There was trouble with the mobile force in 1996. Angry about a long overdue backpay, some mobile force men brought the issue to a head by detaining the country’s president and then taking him to see the then deputy prime minister.

Those involved in the incident were later sacked from the force after being arrested by the police.

Edward Natapei...resort to traditional reconciliation.

Training and equipment for the mobile force came from foreign donors, including Australia and France. Immediately before the latest incident, caused by a row over the appointment of a new police commissioner, a mobile force platoon had a week of “commando-type” training in New Caledonia.

Training focused on commando warfare using canoes and river and sea conditions. It was done with a local platoon of the French Navy Pacific infantry regiment and a contingent of the Chasseurs Alpines, specialists in mountain snow warfare.
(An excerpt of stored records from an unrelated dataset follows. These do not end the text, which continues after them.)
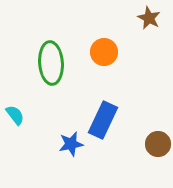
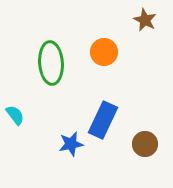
brown star: moved 4 px left, 2 px down
brown circle: moved 13 px left
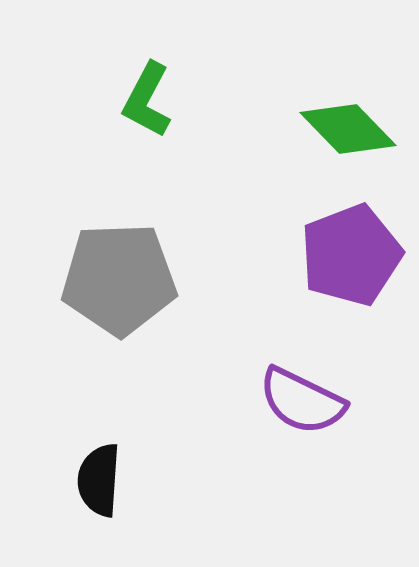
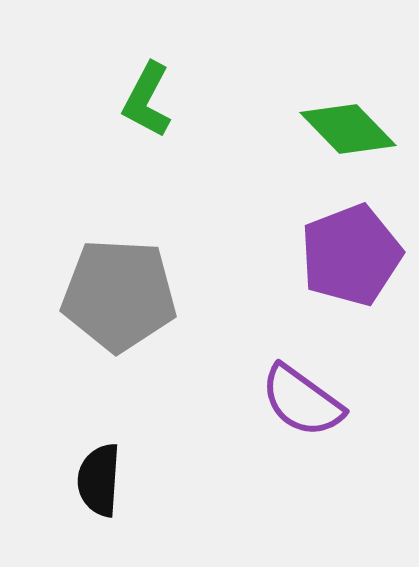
gray pentagon: moved 16 px down; rotated 5 degrees clockwise
purple semicircle: rotated 10 degrees clockwise
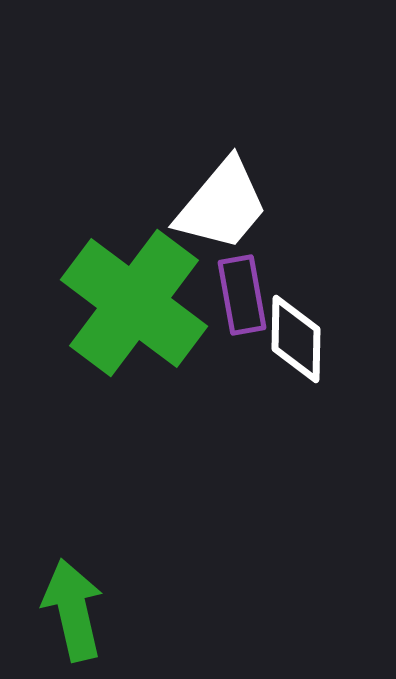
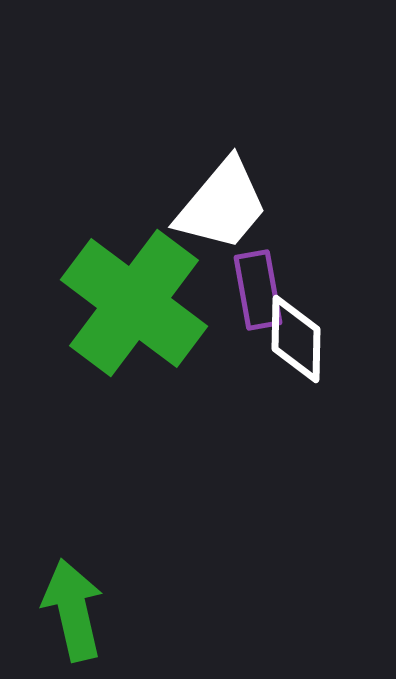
purple rectangle: moved 16 px right, 5 px up
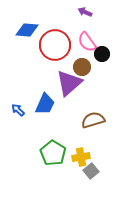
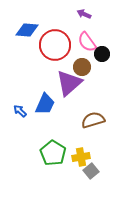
purple arrow: moved 1 px left, 2 px down
blue arrow: moved 2 px right, 1 px down
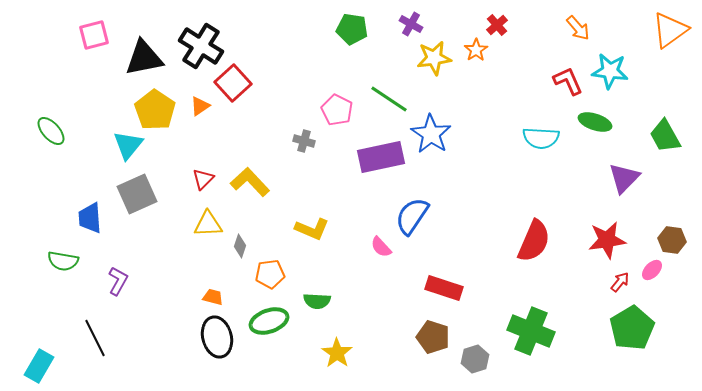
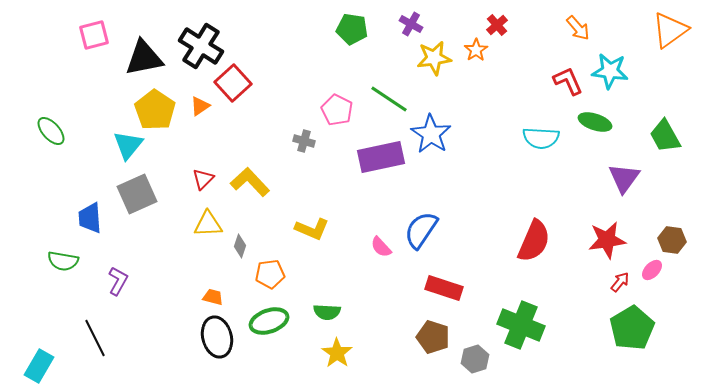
purple triangle at (624, 178): rotated 8 degrees counterclockwise
blue semicircle at (412, 216): moved 9 px right, 14 px down
green semicircle at (317, 301): moved 10 px right, 11 px down
green cross at (531, 331): moved 10 px left, 6 px up
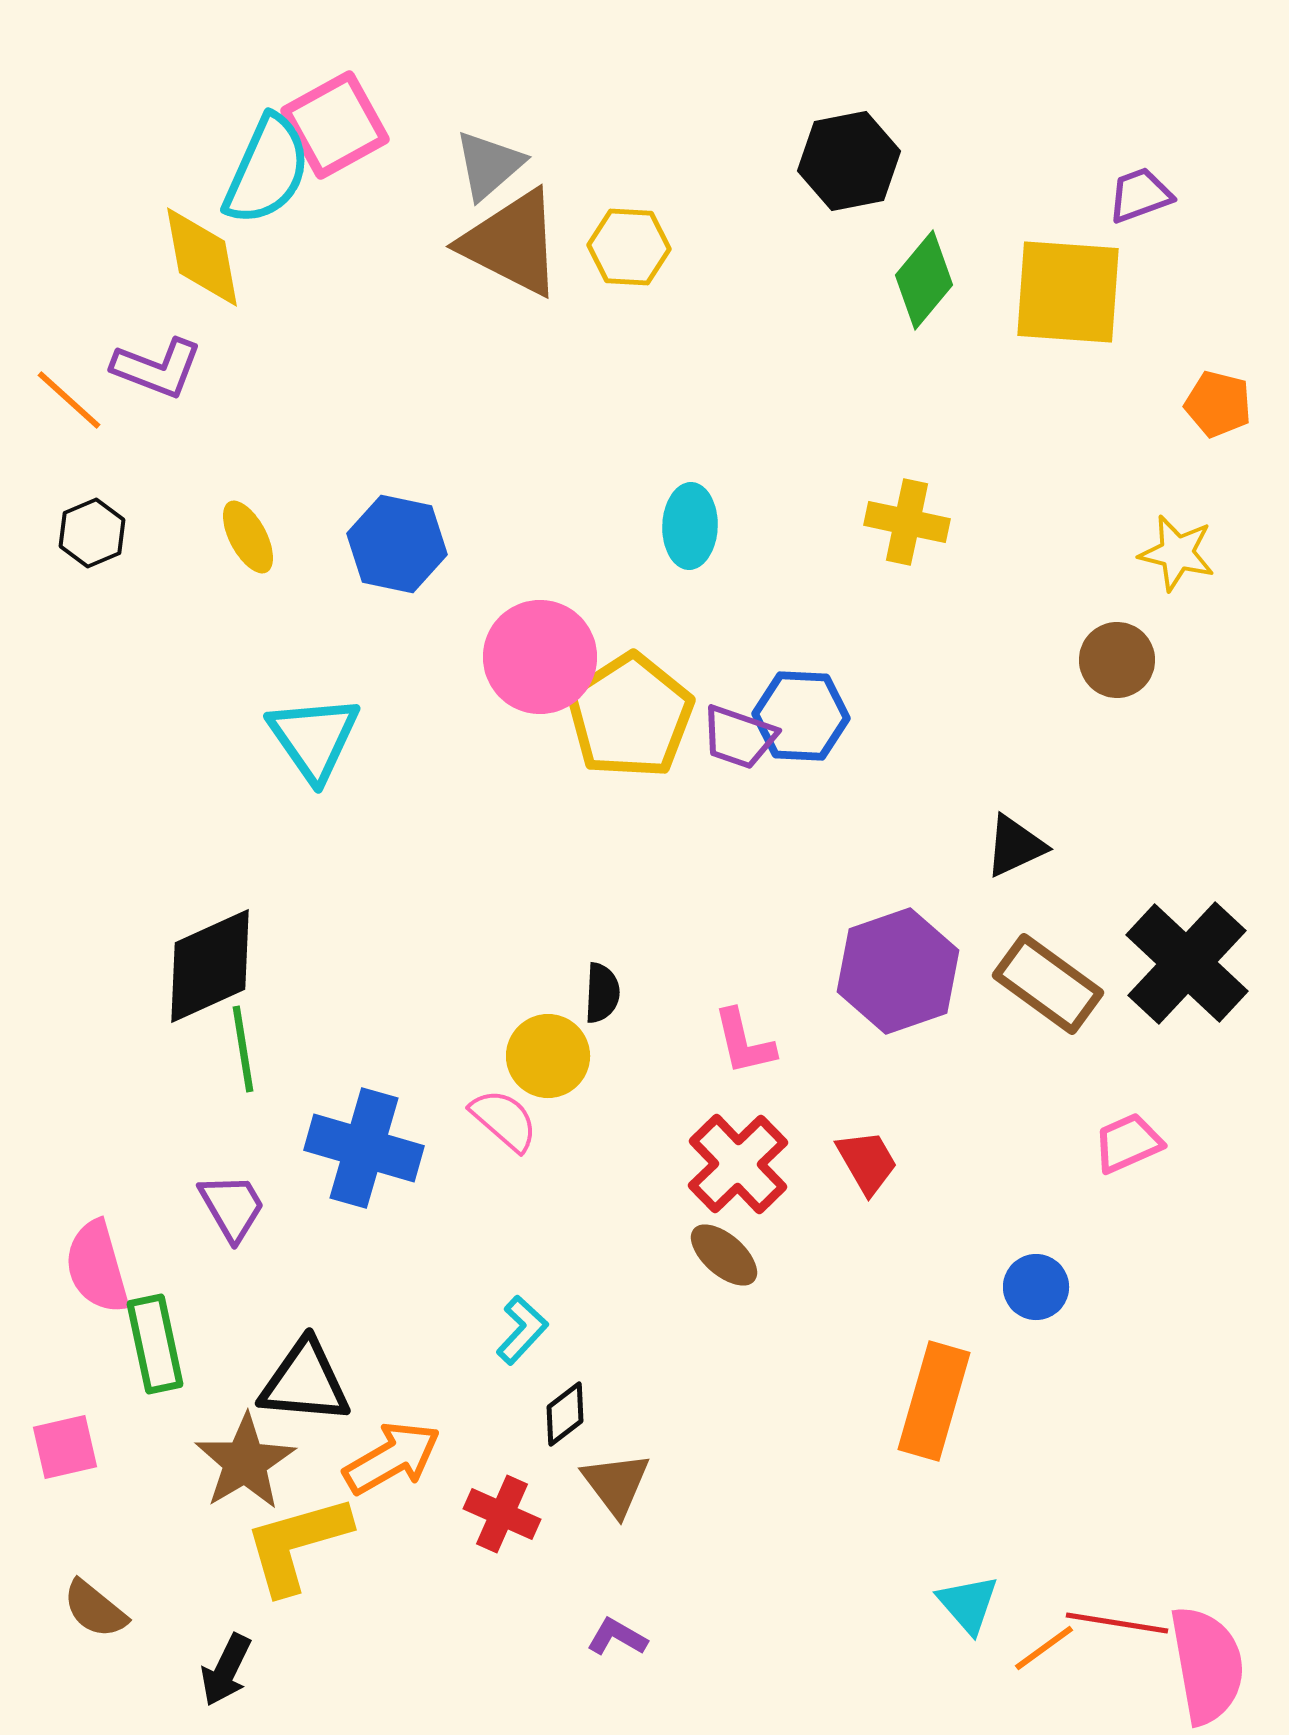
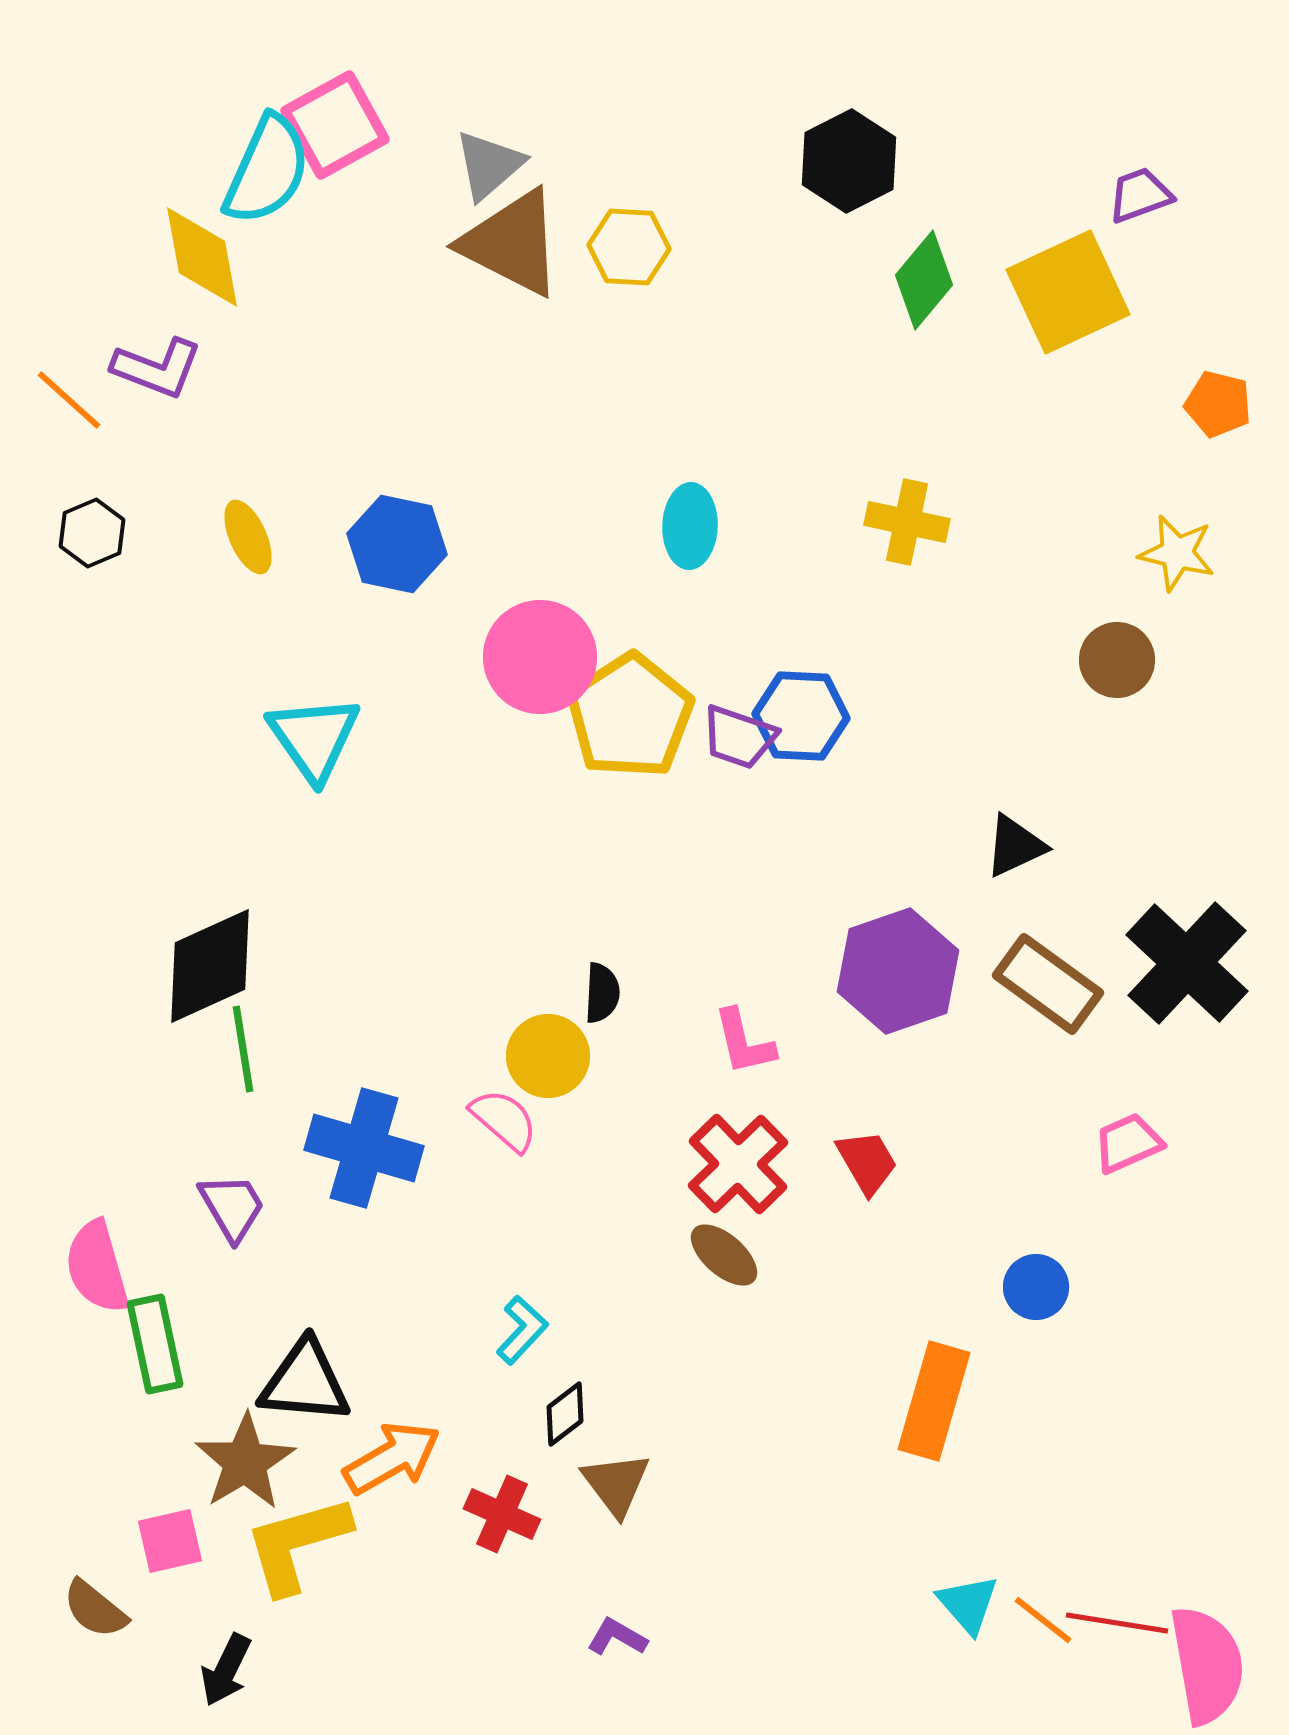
black hexagon at (849, 161): rotated 16 degrees counterclockwise
yellow square at (1068, 292): rotated 29 degrees counterclockwise
yellow ellipse at (248, 537): rotated 4 degrees clockwise
pink square at (65, 1447): moved 105 px right, 94 px down
orange line at (1044, 1648): moved 1 px left, 28 px up; rotated 74 degrees clockwise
After the course, a mobile force lieutenant was quoted saying: “I’ve never taken part in such a physically intense session. But there was an excellent spirit among the troops.”

Did the time in New Caledonia fire up the mobile force for what happened next?

On August 27, armed men of the mobile force and regular police clashed outside the Port Vila police station after the mobile force was sent by a magistrate to serve warrants on 27 policemen said to have seditiously on August 4, arrested the then police commissioner, attorney-general and members of the police service commission. The August 4 arrests were dismissed by a court.

The arrests by the mobile force flopped because police refused to leave the police station until all weapons were removed.

After the threats, the mobile force men left the police station when the police officers agreed to meet with their lawyers before handing themselves to the mobile force. Trouble began in August when Mael Apisai was controversially appointed police commissioner by the police service commission, amidst allegations of political favouritism.

A high court judge ruled that Apisai’s appointment, over 11 other applicants for the job, was invalid because the commission hadn’t interviewed him. The commission then gave the job to Patu Lui, but the next day replaced him with Hollie Simon as acting commissioner. After being arrested with the commander of the mobile force, Abijack Marikampo, and 25 police officers on a mutiny charge for the arrest of the former police chief and attorney general, Simon was suspended and replaced by another acting appointment, Arthur Colton, a mobile force major, who warned of the risk of a police force split.

Early in September, seven of the accused police officers were reinstated by a magistrate to help the prosecution investigate the case against them. The magistrate set September 19 for the next hearing but dropped arrest warrants for 20 other police officers.

Public Prosecutor, Heather Line-Leo, then agreed that the police should be part of a traditional reconciliation ceremony.

In Suva, the Pacific Concerns Resource Centre hailed a formal reconciliation signed between the government, police force, the mobile force and the Malvatumauri (Vanuatu National Council of Chiefs). Reconciliation entailed the exchange of pigs and mats. Prime Minister Edward Natapei, for the government, gave a pig each to the police and mobile force. The police and mobile force swapped pigs and the Malvatumauri gave a pig to the prime minister.

Pacific Concerns Resource Centre’s Director, Motarilavoa Hilda Lini, a former Vanuatu cabinet minister, declared: “History has shown that constitutional governance, Western judiciary and Western legal procedures do not always have the capacity to deal with people’s energy and determination when their conscience is clear that they are defending what is right, either by nature or by law.”

The whole affair is reported by the Vanuatu Trading Post newspaper to have a background of inter-service rivalry and political squabbles.

Home Affairs Minister Joe Natuman was told his responsibility for the police and mobile forces, the prison service and the police service commission had been assumed by the prime minister.

The affair dented Vanuatu’s tourist image in its main market, Australia, since the Australian Government issued a warning that Australian visitors should be careful about being in Port Vila. What happens next will be decided in court.